WHAT IS EXPECTED: Update the rows below by changing each "common name" to "vernacular name" and keeping every other part the same.

Dataset items

════════════════

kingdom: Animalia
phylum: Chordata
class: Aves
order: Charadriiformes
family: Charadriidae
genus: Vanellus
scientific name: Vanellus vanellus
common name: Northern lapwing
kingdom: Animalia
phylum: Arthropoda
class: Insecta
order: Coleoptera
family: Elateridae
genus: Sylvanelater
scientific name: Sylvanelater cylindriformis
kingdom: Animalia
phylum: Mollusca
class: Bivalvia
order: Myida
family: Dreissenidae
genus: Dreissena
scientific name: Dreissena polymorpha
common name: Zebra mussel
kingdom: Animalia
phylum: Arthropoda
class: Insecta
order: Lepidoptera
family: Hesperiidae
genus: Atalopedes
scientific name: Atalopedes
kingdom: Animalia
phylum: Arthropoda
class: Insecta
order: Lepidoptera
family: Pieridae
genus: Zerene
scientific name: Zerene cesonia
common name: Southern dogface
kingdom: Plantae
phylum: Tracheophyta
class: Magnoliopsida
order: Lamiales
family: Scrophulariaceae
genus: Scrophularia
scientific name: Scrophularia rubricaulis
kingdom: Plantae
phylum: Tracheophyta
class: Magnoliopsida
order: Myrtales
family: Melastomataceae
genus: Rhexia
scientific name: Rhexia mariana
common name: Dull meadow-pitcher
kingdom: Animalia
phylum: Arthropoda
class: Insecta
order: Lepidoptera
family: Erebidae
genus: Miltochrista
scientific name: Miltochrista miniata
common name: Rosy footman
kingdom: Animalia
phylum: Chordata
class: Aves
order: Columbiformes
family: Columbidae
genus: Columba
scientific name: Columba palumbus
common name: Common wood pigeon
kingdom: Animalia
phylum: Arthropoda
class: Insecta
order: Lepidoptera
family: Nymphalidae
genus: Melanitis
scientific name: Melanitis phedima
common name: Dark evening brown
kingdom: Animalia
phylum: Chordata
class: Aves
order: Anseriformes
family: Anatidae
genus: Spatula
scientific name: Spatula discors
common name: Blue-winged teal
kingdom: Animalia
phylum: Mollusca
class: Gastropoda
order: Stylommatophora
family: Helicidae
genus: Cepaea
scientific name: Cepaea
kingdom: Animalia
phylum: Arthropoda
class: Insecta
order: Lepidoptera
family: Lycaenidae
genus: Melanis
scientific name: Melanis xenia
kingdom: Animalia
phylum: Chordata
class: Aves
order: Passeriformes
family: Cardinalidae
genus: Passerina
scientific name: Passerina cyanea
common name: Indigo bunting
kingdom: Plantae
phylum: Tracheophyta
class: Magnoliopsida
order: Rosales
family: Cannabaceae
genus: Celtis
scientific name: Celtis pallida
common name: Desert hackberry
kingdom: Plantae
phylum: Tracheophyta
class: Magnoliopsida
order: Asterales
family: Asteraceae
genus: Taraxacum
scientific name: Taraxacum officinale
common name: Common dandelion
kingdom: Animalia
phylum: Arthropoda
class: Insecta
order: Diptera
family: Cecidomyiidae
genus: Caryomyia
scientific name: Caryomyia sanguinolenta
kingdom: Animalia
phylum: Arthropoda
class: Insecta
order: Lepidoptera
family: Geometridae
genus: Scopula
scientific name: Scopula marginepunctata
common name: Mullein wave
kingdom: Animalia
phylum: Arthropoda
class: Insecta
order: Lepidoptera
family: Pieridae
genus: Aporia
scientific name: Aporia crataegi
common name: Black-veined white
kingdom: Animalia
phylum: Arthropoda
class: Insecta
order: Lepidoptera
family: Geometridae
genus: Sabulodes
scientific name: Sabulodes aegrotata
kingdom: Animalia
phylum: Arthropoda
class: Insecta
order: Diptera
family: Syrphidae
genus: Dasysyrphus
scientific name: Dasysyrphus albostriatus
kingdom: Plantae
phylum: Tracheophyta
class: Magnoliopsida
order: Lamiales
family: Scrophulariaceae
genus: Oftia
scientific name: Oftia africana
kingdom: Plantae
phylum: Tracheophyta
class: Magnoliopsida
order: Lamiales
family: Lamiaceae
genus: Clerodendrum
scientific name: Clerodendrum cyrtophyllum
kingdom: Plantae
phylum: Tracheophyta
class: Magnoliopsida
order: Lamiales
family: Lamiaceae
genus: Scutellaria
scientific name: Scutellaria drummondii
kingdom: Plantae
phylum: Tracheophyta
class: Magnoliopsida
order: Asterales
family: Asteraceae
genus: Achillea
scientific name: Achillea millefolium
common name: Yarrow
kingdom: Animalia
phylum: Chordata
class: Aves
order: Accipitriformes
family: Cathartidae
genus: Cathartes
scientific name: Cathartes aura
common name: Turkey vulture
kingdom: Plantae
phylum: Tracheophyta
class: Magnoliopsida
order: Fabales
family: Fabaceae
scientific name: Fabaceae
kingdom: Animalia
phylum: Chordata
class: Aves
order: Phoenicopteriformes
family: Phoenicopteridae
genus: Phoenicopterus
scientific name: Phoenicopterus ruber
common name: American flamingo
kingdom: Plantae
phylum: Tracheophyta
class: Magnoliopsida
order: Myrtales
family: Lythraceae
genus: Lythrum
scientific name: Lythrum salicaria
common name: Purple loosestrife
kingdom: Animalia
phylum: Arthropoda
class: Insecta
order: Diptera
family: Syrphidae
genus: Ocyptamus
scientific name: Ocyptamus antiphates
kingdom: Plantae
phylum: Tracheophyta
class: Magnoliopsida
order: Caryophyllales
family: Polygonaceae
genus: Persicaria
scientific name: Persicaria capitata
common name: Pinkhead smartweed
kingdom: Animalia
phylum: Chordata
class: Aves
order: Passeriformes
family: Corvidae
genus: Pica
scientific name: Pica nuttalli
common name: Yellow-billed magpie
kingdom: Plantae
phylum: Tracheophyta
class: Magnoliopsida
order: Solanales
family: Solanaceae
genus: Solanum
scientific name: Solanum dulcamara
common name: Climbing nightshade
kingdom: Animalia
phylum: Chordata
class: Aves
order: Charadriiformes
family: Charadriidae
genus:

════════════════

RESULT OF THIS TASK:
kingdom: Animalia
phylum: Chordata
class: Aves
order: Charadriiformes
family: Charadriidae
genus: Vanellus
scientific name: Vanellus vanellus
vernacular name: Northern lapwing
kingdom: Animalia
phylum: Arthropoda
class: Insecta
order: Coleoptera
family: Elateridae
genus: Sylvanelater
scientific name: Sylvanelater cylindriformis
kingdom: Animalia
phylum: Mollusca
class: Bivalvia
order: Myida
family: Dreissenidae
genus: Dreissena
scientific name: Dreissena polymorpha
vernacular name: Zebra mussel
kingdom: Animalia
phylum: Arthropoda
class: Insecta
order: Lepidoptera
family: Hesperiidae
genus: Atalopedes
scientific name: Atalopedes
kingdom: Animalia
phylum: Arthropoda
class: Insecta
order: Lepidoptera
family: Pieridae
genus: Zerene
scientific name: Zerene cesonia
vernacular name: Southern dogface
kingdom: Plantae
phylum: Tracheophyta
class: Magnoliopsida
order: Lamiales
family: Scrophulariaceae
genus: Scrophularia
scientific name: Scrophularia rubricaulis
kingdom: Plantae
phylum: Tracheophyta
class: Magnoliopsida
order: Myrtales
family: Melastomataceae
genus: Rhexia
scientific name: Rhexia mariana
vernacular name: Dull meadow-pitcher
kingdom: Animalia
phylum: Arthropoda
class: Insecta
order: Lepidoptera
family: Erebidae
genus: Miltochrista
scientific name: Miltochrista miniata
vernacular name: Rosy footman
kingdom: Animalia
phylum: Chordata
class: Aves
order: Columbiformes
family: Columbidae
genus: Columba
scientific name: Columba palumbus
vernacular name: Common wood pigeon
kingdom: Animalia
phylum: Arthropoda
class: Insecta
order: Lepidoptera
family: Nymphalidae
genus: Melanitis
scientific name: Melanitis phedima
vernacular name: Dark evening brown
kingdom: Animalia
phylum: Chordata
class: Aves
order: Anseriformes
family: Anatidae
genus: Spatula
scientific name: Spatula discors
vernacular name: Blue-winged teal
kingdom: Animalia
phylum: Mollusca
class: Gastropoda
order: Stylommatophora
family: Helicidae
genus: Cepaea
scientific name: Cepaea
kingdom: Animalia
phylum: Arthropoda
class: Insecta
order: Lepidoptera
family: Lycaenidae
genus: Melanis
scientific name: Melanis xenia
kingdom: Animalia
phylum: Chordata
class: Aves
order: Passeriformes
family: Cardinalidae
genus: Passerina
scientific name: Passerina cyanea
vernacular name: Indigo bunting
kingdom: Plantae
phylum: Tracheophyta
class: Magnoliopsida
order: Rosales
family: Cannabaceae
genus: Celtis
scientific name: Celtis pallida
vernacular name: Desert hackberry
kingdom: Plantae
phylum: Tracheophyta
class: Magnoliopsida
order: Asterales
family: Asteraceae
genus: Taraxacum
scientific name: Taraxacum officinale
vernacular name: Common dandelion
kingdom: Animalia
phylum: Arthropoda
class: Insecta
order: Diptera
family: Cecidomyiidae
genus: Caryomyia
scientific name: Caryomyia sanguinolenta
kingdom: Animalia
phylum: Arthropoda
class: Insecta
order: Lepidoptera
family: Geometridae
genus: Scopula
scientific name: Scopula marginepunctata
vernacular name: Mullein wave
kingdom: Animalia
phylum: Arthropoda
class: Insecta
order: Lepidoptera
family: Pieridae
genus: Aporia
scientific name: Aporia crataegi
vernacular name: Black-veined white
kingdom: Animalia
phylum: Arthropoda
class: Insecta
order: Lepidoptera
family: Geometridae
genus: Sabulodes
scientific name: Sabulodes aegrotata
kingdom: Animalia
phylum: Arthropoda
class: Insecta
order: Diptera
family: Syrphidae
genus: Dasysyrphus
scientific name: Dasysyrphus albostriatus
kingdom: Plantae
phylum: Tracheophyta
class: Magnoliopsida
order: Lamiales
family: Scrophulariaceae
genus: Oftia
scientific name: Oftia africana
kingdom: Plantae
phylum: Tracheophyta
class: Magnoliopsida
order: Lamiales
family: Lamiaceae
genus: Clerodendrum
scientific name: Clerodendrum cyrtophyllum
kingdom: Plantae
phylum: Tracheophyta
class: Magnoliopsida
order: Lamiales
family: Lamiaceae
genus: Scutellaria
scientific name: Scutellaria drummondii
kingdom: Plantae
phylum: Tracheophyta
class: Magnoliopsida
order: Asterales
family: Asteraceae
genus: Achillea
scientific name: Achillea millefolium
vernacular name: Yarrow
kingdom: Animalia
phylum: Chordata
class: Aves
order: Accipitriformes
family: Cathartidae
genus: Cathartes
scientific name: Cathartes aura
vernacular name: Turkey vulture
kingdom: Plantae
phylum: Tracheophyta
class: Magnoliopsida
order: Fabales
family: Fabaceae
scientific name: Fabaceae
kingdom: Animalia
phylum: Chordata
class: Aves
order: Phoenicopteriformes
family: Phoenicopteridae
genus: Phoenicopterus
scientific name: Phoenicopterus ruber
vernacular name: American flamingo
kingdom: Plantae
phylum: Tracheophyta
class: Magnoliopsida
order: Myrtales
family: Lythraceae
genus: Lythrum
scientific name: Lythrum salicaria
vernacular name: Purple loosestrife
kingdom: Animalia
phylum: Arthropoda
class: Insecta
order: Diptera
family: Syrphidae
genus: Ocyptamus
scientific name: Ocyptamus antiphates
kingdom: Plantae
phylum: Tracheophyta
class: Magnoliopsida
order: Caryophyllales
family: Polygonaceae
genus: Persicaria
scientific name: Persicaria capitata
vernacular name: Pinkhead smartweed
kingdom: Animalia
phylum: Chordata
class: Aves
order: Passeriformes
family: Corvidae
genus: Pica
scientific name: Pica nuttalli
vernacular name: Yellow-billed magpie
kingdom: Plantae
phylum: Tracheophyta
class: Magnoliopsida
order: Solanales
family: Solanaceae
genus: Solanum
scientific name: Solanum dulcamara
vernacular name: Climbing nightshade
kingdom: Animalia
phylum: Chordata
class: Aves
order: Charadriiformes
family: Charadriidae
genus:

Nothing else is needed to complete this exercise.